- _Page extract_:
:::::
When solving math problems you are often confronted by events which challenge your skill for identifying similarities between current and past events. This disconnect between what is familiar and what is foreign is the origin of most fear and anxiety. Because it is easy to underestimate the weight of that statement I will make it again. Our inability to identify similarities between events is the cause of most fear and anxiety.

We are lucky that through practice and training we can enhance our skill for identifying similarities between events, and consequently we can reduce the adverse effects of fear and anxiety on our ability to satisfy our desires. The most common desire of a student of mathematics is to solve the problems that are placed before them. Problems are often solved by identifying new similarities with old similarities. That is, a new problem is most easily solved by seeing it as being similar to an old problem whose method of solution can be extended to the current situation.

Surprisingly this skill for solving math problems is similar to the skills a survivalist would use to navigate life threatening situations. It is likely that our power of imagination causes or minds to react as if we are in a life threatening situation even though we are simply struggling to solve a homework problem. I have found this perspective to be useful when brainstorming ways of helping students who are really struggling with their math or physics classes.
:::::
- _Information given_:
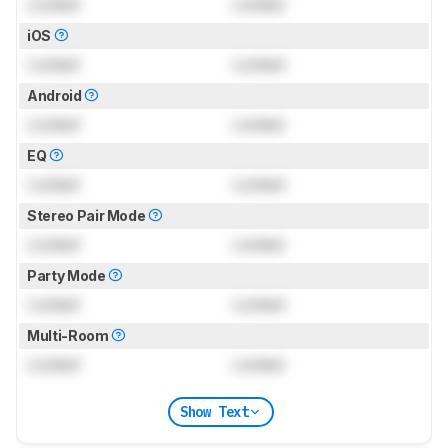
Locked
Locked
iOS
Locked
Locked
Android
Locked
Locked
EQ
Locked
Locked
Stereo Pair Mode
Locked
Locked
Party Mode
Locked
Locked
Multi-Room
Locked
Locked
Show Text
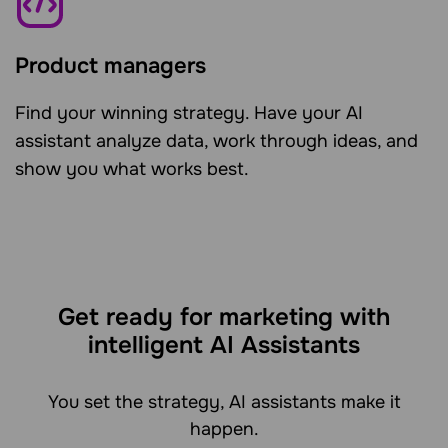
Product managers
Find your winning strategy. Have your AI
assistant analyze data, work through ideas, and
show you what works best.
Get ready for marketing with
intelligent AI Assistants
You set the strategy, AI assistants make it
happen.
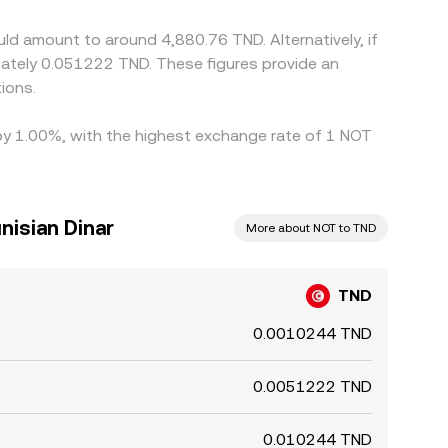
t moves or local liquidity bottlenecks.
ld amount to around 4,880.76 TND. Alternatively, if
ately 0.051222 TND. These figures provide an
ions.
 by 1.00%, with the highest exchange rate of 1 NOT
nisian Dinar
More about NOT to TND
TND
0.0010244 TND
0.0051222 TND
0.010244 TND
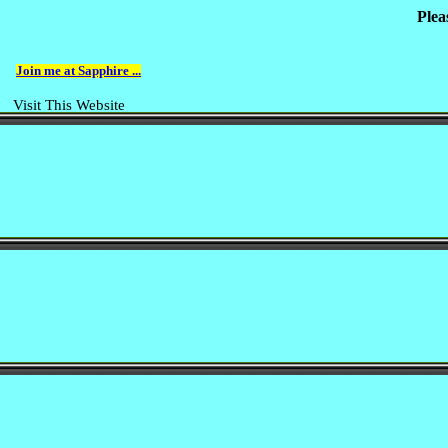
Plea
Join me at Sapphire ...
Visit This Website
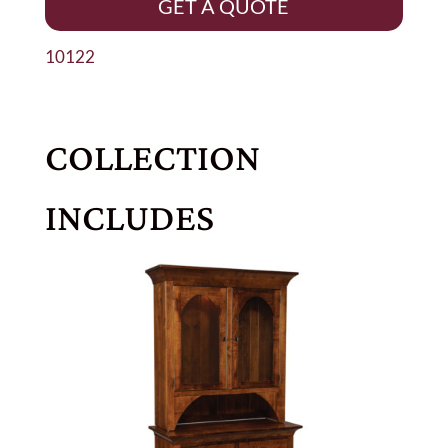
GET A QUOTE
10122
COLLECTION
INCLUDES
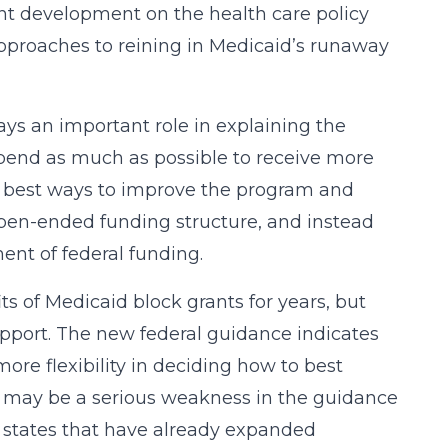
ant development on the health care policy
 approaches to reining in Medicaid’s runaway
ays an important role in explaining the
pend as much as possible to receive more
e best ways to improve the program and
pen-ended funding structure, and instead
ent of federal funding.
s of Medicaid block grants for years, but
upport. The new federal guidance indicates
more flexibility in deciding how to best
e may be a serious weakness in the guidance
o states that have already expanded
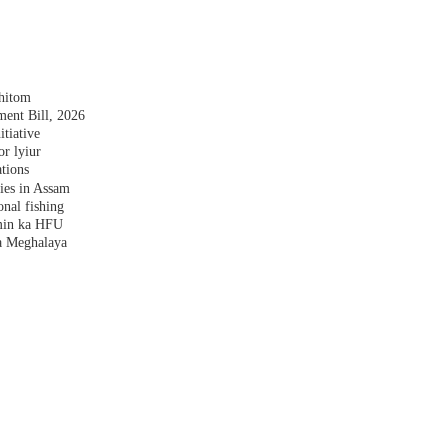
shitom
nt Bill, 2026
tiative
r lyiur
tions
lies in Assam
nal fishing
amin ka HFU
a Meghalaya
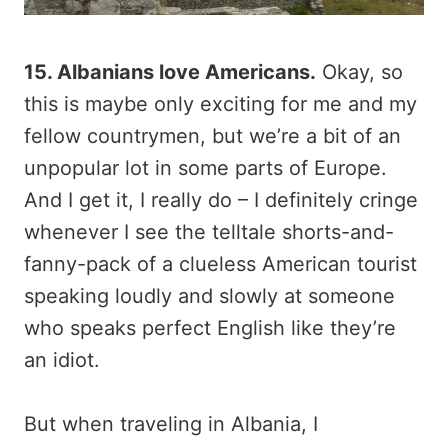
15. Albanians love Americans.
Okay, so
this is maybe only exciting for me and my
fellow countrymen, but we’re a bit of an
unpopular lot in some parts of Europe.
And I get it, I really do – I definitely cringe
whenever I see the telltale shorts-and-
fanny-pack of a clueless American tourist
speaking loudly and slowly at someone
who speaks perfect English like they’re
an idiot.
But when traveling in Albania, I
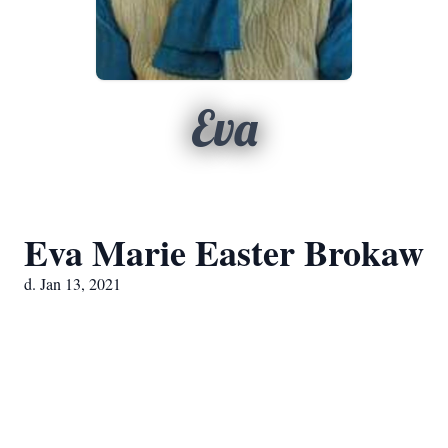
Eva
Eva Marie Easter Brokaw
d. Jan 13, 2021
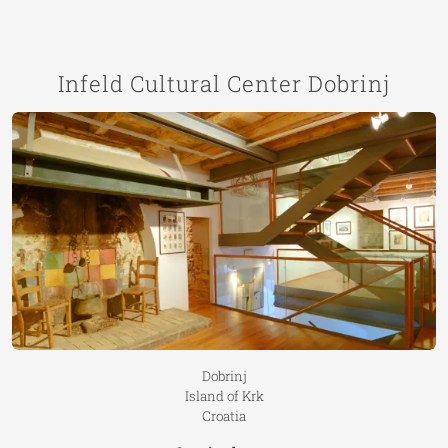
Infeld Cultural Center Dobrinj
Dobrinj
Island of Krk
Croatia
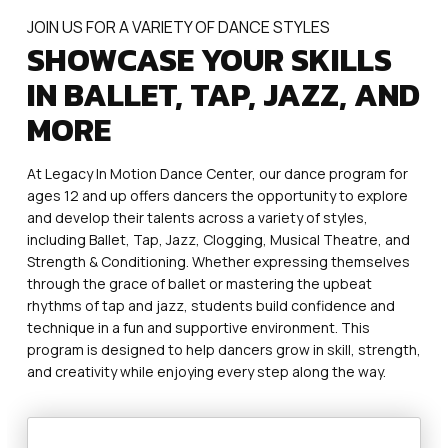
JOIN US FOR A VARIETY OF DANCE STYLES
SHOWCASE YOUR SKILLS
IN BALLET, TAP, JAZZ, AND
MORE
At Legacy In Motion Dance Center, our dance program for
ages 12 and up offers dancers the opportunity to explore
and develop their talents across a variety of styles,
including Ballet, Tap, Jazz, Clogging, Musical Theatre, and
Strength & Conditioning. Whether expressing themselves
through the grace of ballet or mastering the upbeat
rhythms of tap and jazz, students build confidence and
technique in a fun and supportive environment. This
program is designed to help dancers grow in skill, strength,
and creativity while enjoying every step along the way.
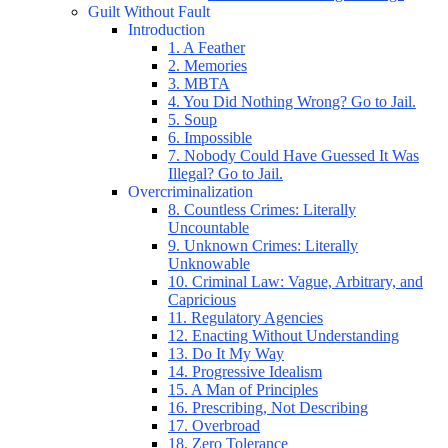
Guilt Without Fault
Introduction
1. A Feather
2. Memories
3. MBTA
4. You Did Nothing Wrong? Go to Jail.
5. Soup
6. Impossible
7. Nobody Could Have Guessed It Was
Illegal? Go to Jail.
Overcriminalization
8. Countless Crimes: Literally
Uncountable
9. Unknown Crimes: Literally
Unknowable
10. Criminal Law: Vague, Arbitrary, and
Capricious
11. Regulatory Agencies
12. Enacting Without Understanding
13. Do It My Way
14. Progressive Idealism
15. A Man of Principles
16. Prescribing, Not Describing
17. Overbroad
18. Zero Tolerance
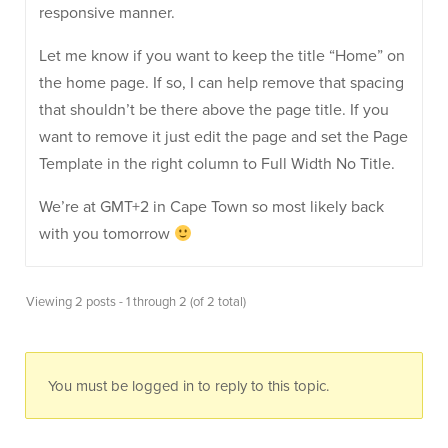
responsive manner.
Let me know if you want to keep the title “Home” on
the home page. If so, I can help remove that spacing
that shouldn’t be there above the page title. If you
want to remove it just edit the page and set the Page
Template in the right column to Full Width No Title.
We’re at GMT+2 in Cape Town so most likely back
with you tomorrow
Viewing 2 posts - 1 through 2 (of 2 total)
You must be logged in to reply to this topic.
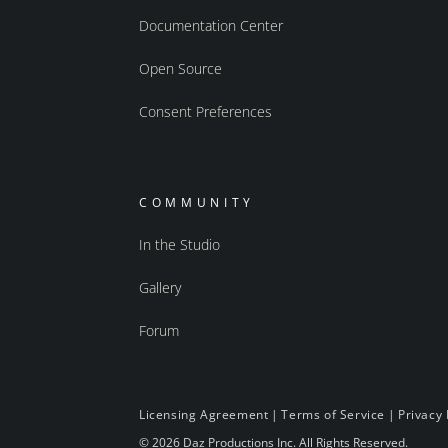
Documentation Center
Open Source
Consent Preferences
COMMUNITY
In the Studio
Gallery
Forum
Licensing Agreement
|
Terms of Service
|
Privacy 
© 2026 Daz Productions Inc. All Rights Reserved.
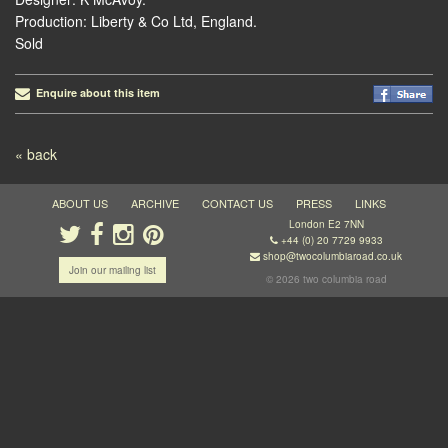
Production: Liberty & Co Ltd, England.
Sold
Enquire about this item
Post navigation
« back
ABOUT US
ARCHIVE
CONTACT US
PRESS
LINKS
London E2 7NN
+44 (0) 20 7729 9933
shop@twocolumbiaroad.co.uk
Join our mailing list
© 2026 two columbia road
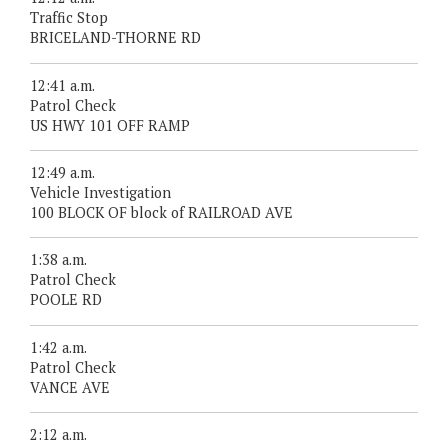
Traffic Stop
BRICELAND-THORNE RD
12:41 a.m.
Patrol Check
US HWY 101 OFF RAMP
12:49 a.m.
Vehicle Investigation
100 BLOCK OF block of RAILROAD AVE
1:38 a.m.
Patrol Check
POOLE RD
1:42 a.m.
Patrol Check
VANCE AVE
2:12 a.m.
:::::
- _Task set_:
1. Copy out every sentence of the passage on math problems that contains the word "similar" or "similarities."
2. Decide whether each statement agrees with the passage on math problems. Answer yes or no, and quote the words from the passage that settle it.
(a) A math student's most common desire is to solve the problems set before them.
(b) The writer says practice cannot improve the skill of identifying similarities.
(c) The writer has found the survivalist perspective useful when thinking of ways to help struggling students.
3. Quote the part of the passage on math problems that opens with the words "Surprisingly this skill" and closes with "or physics classes.".

- _Answers in order_:
1.
1. "When solving math problems you are often confronted by events which challenge your skill for identifying similarities between current and past events."
2. "Our inability to identify similarities between events is the cause of most fear and anxiety."
3. "We are lucky that through practice and training we can enhance our skill for identifying similarities between events, and consequently we can reduce the adverse effects of fear and anxiety on our ability to satisfy our desires."
4. "Problems are often solved by identifying new similarities with old similarities."
5. "That is, a new problem is most easily solved by seeing it as being similar to an old problem whose method of solution can be extended to the current situation."
6. "Surprisingly this skill for solving math problems is similar to the skills a survivalist would use to navigate life threatening situations."

2.
(a) Yes: "The most common desire of a student of mathematics is to solve the problems that are placed before them."
(b) No: "through practice and training we can enhance our skill for identifying similarities between events"
(c) Yes: "I have found this perspective to be useful when brainstorming ways of helping students who are really struggling with their math or physics classes."

3.
Surprisingly this skill for solving math problems is similar to the skills a survivalist would use to navigate life threatening situations. It is likely that our power of imagination causes or minds to react as if we are in a life threatening situation even though we are simply struggling to solve a homework problem. I have found this perspective to be useful when brainstorming ways of helping students who are really struggling with their math or physics classes.